Janvier 2015 – La start-up française teste actuellement, avec le Ministère de l’Education nationale, une version « enfants » de son moteur de recherche destinée aux 3-13 ans. Qwant s’est appuyé pour cela sur une liste noire de sites, qui ne figurent pas dans les résultats de recherche ou n’apparaissent que très loin : sites violents, à caractère pornographique, mais aussi, par exemple, e-commerçants.

Qwant a aussi travaillé à partir d’une liste blanche de sites validés par le ministère de l’Education nationale, pour leurs vertus pédagogiques. Ceux-ci apparaissent dans un onglet « éducation », différent de la recherche Web générale. « Il s’agit d’un accès simplifié aux programmes éducatifs », explique Eric Leandri, co-fondateur de la société. Qwant Junior dispose aussi d’un onglet vidéo, qui propose des vidéos adaptées aux enfants issues de YouTube, Dailymotion ou encore Vimeo, d’une recherche d’images et d’articles d’actualités. Autant de versions expurgées des contenus choquants, même si des améliorations continuent d’être apportées.

« Après les essais par le ministère, le moteur de recherche va être testé par plusieurs centaines d’écoles, précise Jean-Manuel Rozan, co-fondateur de Qwant. L’objectif est de lancer la version grand public pour la rentrée de septembre, au plus tard»

D’ici là, Qwant Junior pourrait aussi être lancé au Brésil, où une liste blanche est également en cours d’élaboration. Le moteur de recherche pour enfants pourrait prendre Google de vitesse, le géant ayant lui aussi annoncé son intention de décliner son moteur pour les moins de 13 ans. Qwant ne compte pas monétiser ce service. « L’idée est plutôt de démontrer notre savoir-faire, de prouver que nous pouvons décliner notre technologie sur des verticales », dit Eric Leandri. D’autres thématiques pourraient ainsi voir le jour dans les semaines qui viennent. (Article complet: Les Echos)

OBJECTIFS

Objectif à 2018 : 25 millions d’utilisateurs uniques par mois !

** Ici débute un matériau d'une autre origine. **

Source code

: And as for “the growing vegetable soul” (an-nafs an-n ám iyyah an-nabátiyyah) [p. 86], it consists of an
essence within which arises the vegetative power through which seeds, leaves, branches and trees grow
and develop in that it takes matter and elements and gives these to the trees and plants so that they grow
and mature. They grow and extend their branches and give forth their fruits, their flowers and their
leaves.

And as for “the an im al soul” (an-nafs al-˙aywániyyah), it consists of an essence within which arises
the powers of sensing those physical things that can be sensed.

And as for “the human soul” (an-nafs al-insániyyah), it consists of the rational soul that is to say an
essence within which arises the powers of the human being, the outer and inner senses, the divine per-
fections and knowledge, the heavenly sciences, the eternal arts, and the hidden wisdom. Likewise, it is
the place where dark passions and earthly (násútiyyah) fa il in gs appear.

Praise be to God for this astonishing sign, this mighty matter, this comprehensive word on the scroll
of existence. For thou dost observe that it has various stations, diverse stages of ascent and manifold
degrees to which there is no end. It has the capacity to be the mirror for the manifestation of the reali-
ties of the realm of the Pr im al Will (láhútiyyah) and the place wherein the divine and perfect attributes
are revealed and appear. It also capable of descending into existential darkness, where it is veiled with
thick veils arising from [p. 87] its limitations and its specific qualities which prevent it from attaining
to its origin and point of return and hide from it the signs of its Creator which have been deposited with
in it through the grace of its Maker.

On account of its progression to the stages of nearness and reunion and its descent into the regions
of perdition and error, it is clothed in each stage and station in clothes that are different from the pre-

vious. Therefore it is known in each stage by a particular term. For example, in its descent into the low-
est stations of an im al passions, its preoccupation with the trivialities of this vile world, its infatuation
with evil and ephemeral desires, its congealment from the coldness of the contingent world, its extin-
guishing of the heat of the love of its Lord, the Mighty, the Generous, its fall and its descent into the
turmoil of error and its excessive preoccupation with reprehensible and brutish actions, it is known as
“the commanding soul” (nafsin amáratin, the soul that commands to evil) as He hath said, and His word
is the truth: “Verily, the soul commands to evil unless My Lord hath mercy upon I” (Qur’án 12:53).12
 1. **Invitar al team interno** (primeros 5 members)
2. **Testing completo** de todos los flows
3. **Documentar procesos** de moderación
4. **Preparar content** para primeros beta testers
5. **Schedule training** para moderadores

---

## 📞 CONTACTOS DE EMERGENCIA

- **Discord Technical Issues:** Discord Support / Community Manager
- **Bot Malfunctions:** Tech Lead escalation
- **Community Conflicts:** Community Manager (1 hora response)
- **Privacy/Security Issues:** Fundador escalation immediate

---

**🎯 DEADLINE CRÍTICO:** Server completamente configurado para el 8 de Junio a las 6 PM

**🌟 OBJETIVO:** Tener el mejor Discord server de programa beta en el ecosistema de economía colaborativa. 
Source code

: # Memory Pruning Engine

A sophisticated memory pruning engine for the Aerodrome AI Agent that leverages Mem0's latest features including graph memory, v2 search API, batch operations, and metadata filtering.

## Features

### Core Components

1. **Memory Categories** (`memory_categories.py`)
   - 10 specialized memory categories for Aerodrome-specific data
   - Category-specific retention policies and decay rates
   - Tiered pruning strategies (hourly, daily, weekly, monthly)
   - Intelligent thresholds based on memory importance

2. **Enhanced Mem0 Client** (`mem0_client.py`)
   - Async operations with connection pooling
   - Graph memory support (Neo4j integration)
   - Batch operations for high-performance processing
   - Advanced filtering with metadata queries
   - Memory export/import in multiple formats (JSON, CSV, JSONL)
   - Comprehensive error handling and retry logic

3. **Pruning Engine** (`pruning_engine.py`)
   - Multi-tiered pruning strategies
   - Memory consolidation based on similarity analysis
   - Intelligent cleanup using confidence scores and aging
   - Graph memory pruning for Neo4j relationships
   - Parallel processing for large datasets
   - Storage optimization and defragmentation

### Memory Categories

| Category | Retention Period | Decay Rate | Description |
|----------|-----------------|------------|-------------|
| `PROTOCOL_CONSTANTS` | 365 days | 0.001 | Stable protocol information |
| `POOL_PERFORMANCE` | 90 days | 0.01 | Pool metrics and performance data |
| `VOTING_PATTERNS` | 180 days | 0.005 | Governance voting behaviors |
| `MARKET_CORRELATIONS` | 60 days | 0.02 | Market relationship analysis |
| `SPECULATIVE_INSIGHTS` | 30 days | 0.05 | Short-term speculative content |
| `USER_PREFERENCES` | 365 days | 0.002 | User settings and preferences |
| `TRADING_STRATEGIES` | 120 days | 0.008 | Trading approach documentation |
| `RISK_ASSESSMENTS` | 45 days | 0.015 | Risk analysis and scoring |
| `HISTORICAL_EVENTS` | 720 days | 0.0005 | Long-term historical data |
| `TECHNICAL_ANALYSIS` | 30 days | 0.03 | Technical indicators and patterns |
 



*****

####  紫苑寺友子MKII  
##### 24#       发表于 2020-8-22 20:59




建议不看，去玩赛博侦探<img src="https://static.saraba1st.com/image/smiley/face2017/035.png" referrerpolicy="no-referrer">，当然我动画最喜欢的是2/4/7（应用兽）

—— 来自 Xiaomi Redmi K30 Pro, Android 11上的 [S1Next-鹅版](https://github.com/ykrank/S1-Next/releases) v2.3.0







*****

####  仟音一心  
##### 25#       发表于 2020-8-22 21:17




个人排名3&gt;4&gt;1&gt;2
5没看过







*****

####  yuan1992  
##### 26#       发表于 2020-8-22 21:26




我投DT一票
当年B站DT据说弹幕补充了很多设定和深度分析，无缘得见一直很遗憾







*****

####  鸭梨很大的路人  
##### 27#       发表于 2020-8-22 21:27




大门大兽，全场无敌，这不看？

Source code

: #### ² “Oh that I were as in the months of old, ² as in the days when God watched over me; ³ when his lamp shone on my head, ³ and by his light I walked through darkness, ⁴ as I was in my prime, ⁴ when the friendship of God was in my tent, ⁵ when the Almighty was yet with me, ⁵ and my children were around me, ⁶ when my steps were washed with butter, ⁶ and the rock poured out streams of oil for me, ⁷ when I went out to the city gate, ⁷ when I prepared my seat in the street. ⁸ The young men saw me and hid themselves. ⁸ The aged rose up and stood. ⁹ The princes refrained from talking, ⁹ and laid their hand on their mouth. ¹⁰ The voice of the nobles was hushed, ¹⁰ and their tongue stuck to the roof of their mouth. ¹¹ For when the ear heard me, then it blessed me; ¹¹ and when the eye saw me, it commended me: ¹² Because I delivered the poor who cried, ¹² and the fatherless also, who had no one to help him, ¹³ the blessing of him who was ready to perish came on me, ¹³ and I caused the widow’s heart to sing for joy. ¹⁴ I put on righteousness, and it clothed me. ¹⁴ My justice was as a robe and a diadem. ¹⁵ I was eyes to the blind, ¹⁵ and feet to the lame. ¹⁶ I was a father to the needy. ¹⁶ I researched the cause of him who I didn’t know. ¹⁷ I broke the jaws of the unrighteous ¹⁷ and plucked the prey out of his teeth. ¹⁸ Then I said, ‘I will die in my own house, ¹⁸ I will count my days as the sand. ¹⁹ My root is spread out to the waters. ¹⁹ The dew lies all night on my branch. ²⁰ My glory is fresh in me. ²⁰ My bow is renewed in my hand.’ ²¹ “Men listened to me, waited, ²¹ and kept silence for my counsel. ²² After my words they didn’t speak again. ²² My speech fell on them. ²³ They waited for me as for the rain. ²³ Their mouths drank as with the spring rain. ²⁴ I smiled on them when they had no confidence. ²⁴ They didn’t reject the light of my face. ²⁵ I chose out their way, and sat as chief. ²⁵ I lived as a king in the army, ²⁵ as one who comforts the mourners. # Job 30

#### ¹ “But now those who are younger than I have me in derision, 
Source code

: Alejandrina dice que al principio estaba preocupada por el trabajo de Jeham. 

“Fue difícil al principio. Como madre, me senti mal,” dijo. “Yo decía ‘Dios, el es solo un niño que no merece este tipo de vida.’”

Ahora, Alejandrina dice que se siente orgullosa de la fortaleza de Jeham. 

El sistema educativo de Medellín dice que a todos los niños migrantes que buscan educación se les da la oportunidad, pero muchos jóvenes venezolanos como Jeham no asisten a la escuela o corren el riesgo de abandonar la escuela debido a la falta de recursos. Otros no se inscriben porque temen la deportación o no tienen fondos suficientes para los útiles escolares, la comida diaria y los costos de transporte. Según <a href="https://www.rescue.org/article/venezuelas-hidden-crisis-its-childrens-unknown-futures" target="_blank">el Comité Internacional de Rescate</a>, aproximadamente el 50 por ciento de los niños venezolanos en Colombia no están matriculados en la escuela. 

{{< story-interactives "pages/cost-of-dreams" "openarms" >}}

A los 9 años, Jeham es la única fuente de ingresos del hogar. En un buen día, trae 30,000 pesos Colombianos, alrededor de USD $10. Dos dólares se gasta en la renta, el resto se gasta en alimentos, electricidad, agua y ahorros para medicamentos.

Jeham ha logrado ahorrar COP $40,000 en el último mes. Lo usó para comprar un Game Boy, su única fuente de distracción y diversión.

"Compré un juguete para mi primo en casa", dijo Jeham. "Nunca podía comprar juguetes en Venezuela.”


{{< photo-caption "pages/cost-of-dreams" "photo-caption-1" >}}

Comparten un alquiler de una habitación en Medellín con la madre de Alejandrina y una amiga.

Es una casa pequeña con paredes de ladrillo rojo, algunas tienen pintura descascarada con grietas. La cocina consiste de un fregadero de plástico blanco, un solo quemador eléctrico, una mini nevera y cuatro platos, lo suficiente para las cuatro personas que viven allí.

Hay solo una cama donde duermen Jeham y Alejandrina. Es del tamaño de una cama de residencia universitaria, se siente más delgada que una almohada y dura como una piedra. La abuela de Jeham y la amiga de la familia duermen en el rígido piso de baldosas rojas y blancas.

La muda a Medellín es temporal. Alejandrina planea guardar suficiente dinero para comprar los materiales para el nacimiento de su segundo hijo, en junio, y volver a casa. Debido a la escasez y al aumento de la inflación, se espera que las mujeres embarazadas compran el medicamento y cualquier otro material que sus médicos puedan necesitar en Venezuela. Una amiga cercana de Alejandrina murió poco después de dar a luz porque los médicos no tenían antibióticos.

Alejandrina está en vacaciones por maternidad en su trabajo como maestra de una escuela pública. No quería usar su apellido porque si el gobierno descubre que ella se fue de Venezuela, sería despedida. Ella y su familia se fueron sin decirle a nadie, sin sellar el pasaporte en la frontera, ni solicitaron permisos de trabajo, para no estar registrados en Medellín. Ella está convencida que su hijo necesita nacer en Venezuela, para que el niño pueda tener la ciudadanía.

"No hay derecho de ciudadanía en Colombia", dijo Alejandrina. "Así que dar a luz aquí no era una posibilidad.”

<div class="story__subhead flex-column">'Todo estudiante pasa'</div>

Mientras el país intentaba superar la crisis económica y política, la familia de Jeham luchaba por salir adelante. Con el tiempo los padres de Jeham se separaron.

La jeune entreprise prévoit d’ajouter des fonctionnalités à son moteur de recherche, notamment un service de messagerie sécurisé. Elle devrait recruter 25 personnes, principalement des développeurs, d’ici la fin de l’année pour mener ses projets à bien. En doublant ses effectifs au passage !

Pour gagner sa vie, Qwant mise notamment sur le développement d’une offre de moteurs de recherche personnalisés en marque blanche. Tel celui développé pour le Football Club de Barcelone. La jeune société compte également monétiser le trafic sur son site, en signant des partenariats avec des entreprises telles que TripAdvisor.

«Nous devrions être 100 dans six mois et 300 dans deux ans», prévoit Jean-Manuel Rozan. Les serveurs sont en France, en région parisienne. «Toute l’infrastructure nous appartient en propre», précise-t-il.